I suppose some might perceive that 1394b has more market penetration
on Macintosh systems, than on PCs, but I have seen the odd PC motherboard
that sported a 1394b port. You can also get add-in cards with 1394b.
SATA = 150MB/sec or 300MB/sec, and actual transfers would be platter limited
Firewire = 50MB/sec or 100MB/sec, and actual transfers will be less
USB2 = 60MB/sec theoretical, but practical rates are around 30MB/sec
for enclosures.
Some Firewire 800 benchmarks.
http://www.barefeats.com/note01.html
Various ports compared on Macs.
http://www.barefeats.com/hard70.html
1394a here, is able to do more than USB2.

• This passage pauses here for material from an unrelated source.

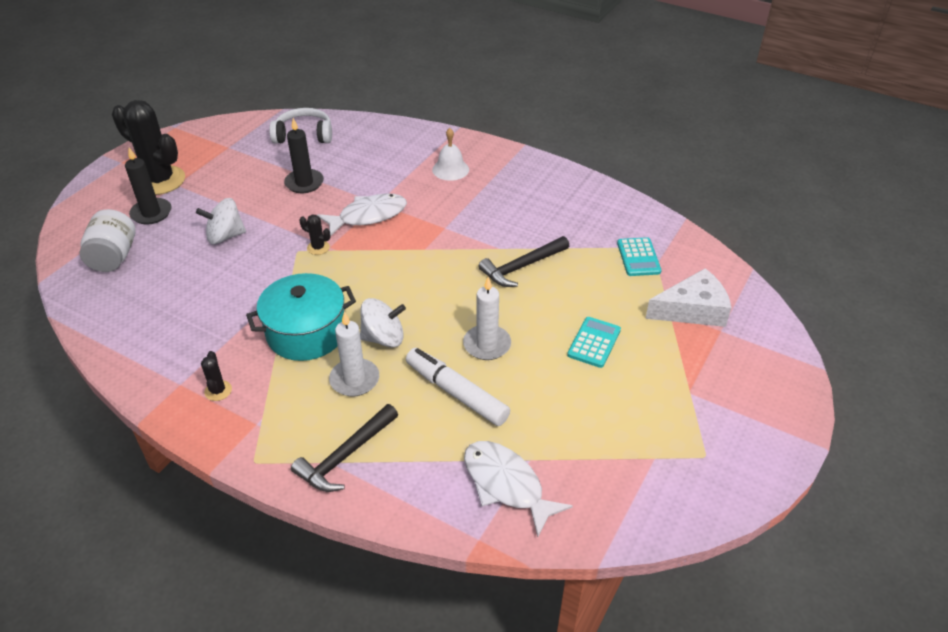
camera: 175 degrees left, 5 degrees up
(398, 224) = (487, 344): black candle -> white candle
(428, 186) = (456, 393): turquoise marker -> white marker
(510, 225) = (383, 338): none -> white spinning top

http://www.tomshardware.com/de/Vergleich-Externe-Festplatten-eSATA,testberichte-
239800-11.html
Where 1394a sometimes falls down, is when drives are daisy chained. (I
used to own two 1394a enclosures and noticed this in testing. There is
a difference between putting a chain of two drives, versus connecting
each drive directly to the computer. The packets are "store and forward",
through the chip inside the drive #1 enclosure.)
computer ----- drive #1 ------ drive #2 (drive #2 is slower, like 20MB/sec)
computer ----- drive #1 (a better config)
----- drive #2
HTH,
Paul
>I bought two Seagate 'FreeAgent' external hard drives (500GB) at
>separate times. I mistakenly bought two different models - one has
[quoted text clipped - 5 lines]
>
>-GECKO
On paper 1394a doesn't seem as fast but in practice it is
often faster than USB2, on PCs as well as MACs.